Il ne s’agit pas d’une revendication à proprement parler, mais nos émigrés souhaitent être électeurs et éligibles au Maroc. À première vue, il n’y a pas de problème : la nationalité marocaine ne se perd pas et la participation politique est un droit légitime qui en découle. En même temps, la naturalisation massive des émigrés et l’émergence de nouvelles générations possédant la nationalité de leur pays de naissance posent des défis inédits dans l’histoire de l’émigration. Comment être citoyen à part entière dans deux sociétés différentes ? Comment être acteur politique à la fois en Belgique et au Maroc ? Il y a donc un problème, d’autant que, là-bas, certains États et certains secteurs de l’opinion jugent incompatible la double loyauté et exigent de leurs nouveaux ressortissants qu’ils choisissent l’une ou l’autre. L’Allemagne refuse la double nationalité depuis des lustres. Aux Pays-Bas, un ministre d’origine marocaine a récemment été contraint de faire un choix. Au Canada, il est question d’une loi interdisant la double nationalité. Au Maroc, je le répète, on ne perd pas sa nationalité, mais je ne vois pas comment nous pourrions empêcher que des restrictions soient imposées à l’exercice des droits inhérents à la nationalité.

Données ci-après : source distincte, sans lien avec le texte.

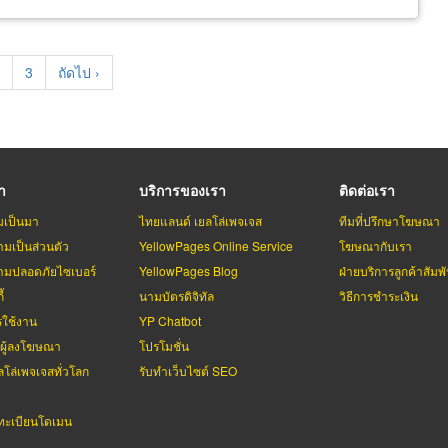
t
age
Page
3
Next
ถัดไป ›
page
รา
บริการของเรา
ติดต่อเรา
มเป็นมา
ไทยแลนด์ เยลโล่เพจเจส
ทีมที่ปรึกษาโฆษณา
มเป็นส่วนตัว
YellowPages Online Service
โฆษณากับเรา
มปลอดภัยไซเบอร์
YellowPages Blog
ฝ่ายบริการลูกค้าสัมพั
้
นามบัตรดิจิทัล
วิธีการชำระเงิน
รใช้งาน
YP Chatbot
บผู้ลงโฆษณา
โปรโมชั่น
ลโล่เพจเจสทั่วโลก
รับทำเว็บไซต์ SEO
ะเบียนโดเมน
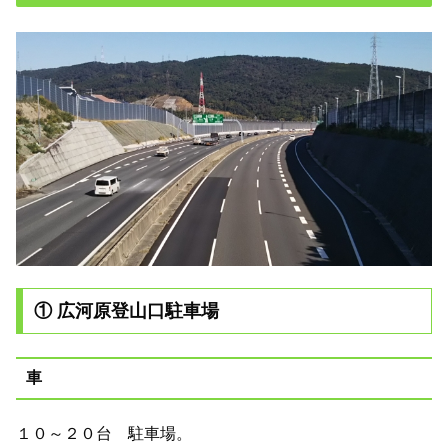
① 広河原登山口駐車場
車
１０～２０台 駐車場。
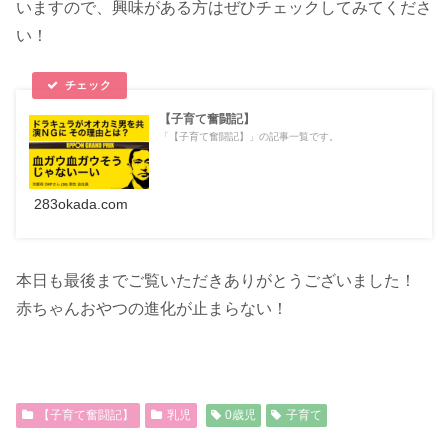
いますので、興味がある方はぜひチェックしてみてくださ
い！
【子育て奮闘記】
「【子育て奮闘記】」の記事一覧です。
283okada.com
本日も最後までご覧いただきありがとうございました！
赤ちゃんおやつの進化が止まらない！
【子育て奮闘記】
乳児
0歳児
子育て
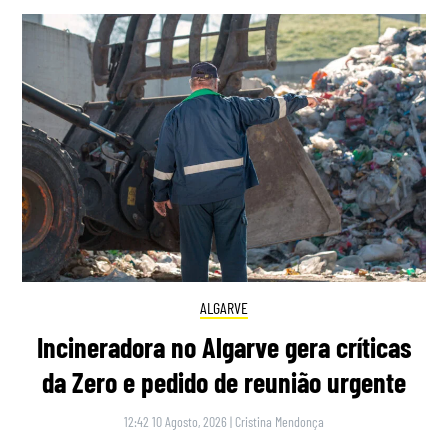
ALGARVE
Incineradora no Algarve gera críticas
da Zero e pedido de reunião urgente
12:42 10 Agosto, 2026
|
Cristina Mendonça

On pourrait voter, mais non être éligible ?
Par exemple. De manière plus générale, comme l’a rappelé au séminaire l’éminent constitutionnaliste Mohamed Berdouzi, l’exercice des droits est toujours organisé par des lois et des décrets. Cette organisation implique des restrictions. Dans certains pays démocratiques, les militaires sont privés du droit de vote et les magistrats ne sont pas éligibles sans que nul ne songe à leur contester leur citoyenneté. Et puis, il est évident qu’on ne peut être ministre en France et au Maroc

Qu’en est-il de la formation du Conseil supérieur des communautés ?
Il faut attendre les délibérations du CCDH pour être fixé sur l’avis qui sera présenté à Sa Majesté dans les prochaines semaines. Mais d’ores et déjà certaines idées-?forces ont émergé des consultations et des séminaires. Le Conseil devrait refléter la diversité, voire l’hétérogénéité, des communautés, tendre vers la parité ente hommes et femmes et répondre autant que possible aux impératifs de proximité. Sur ce dernier point, on pourrait envisager une instance nationale (à l’échelle de la France, par exemple), avec des réseaux, des antennes à l’échelon régional ou local (Marseille, Lyon, etc.). Enfin, il est clair que le Conseil aura son siège au Maroc.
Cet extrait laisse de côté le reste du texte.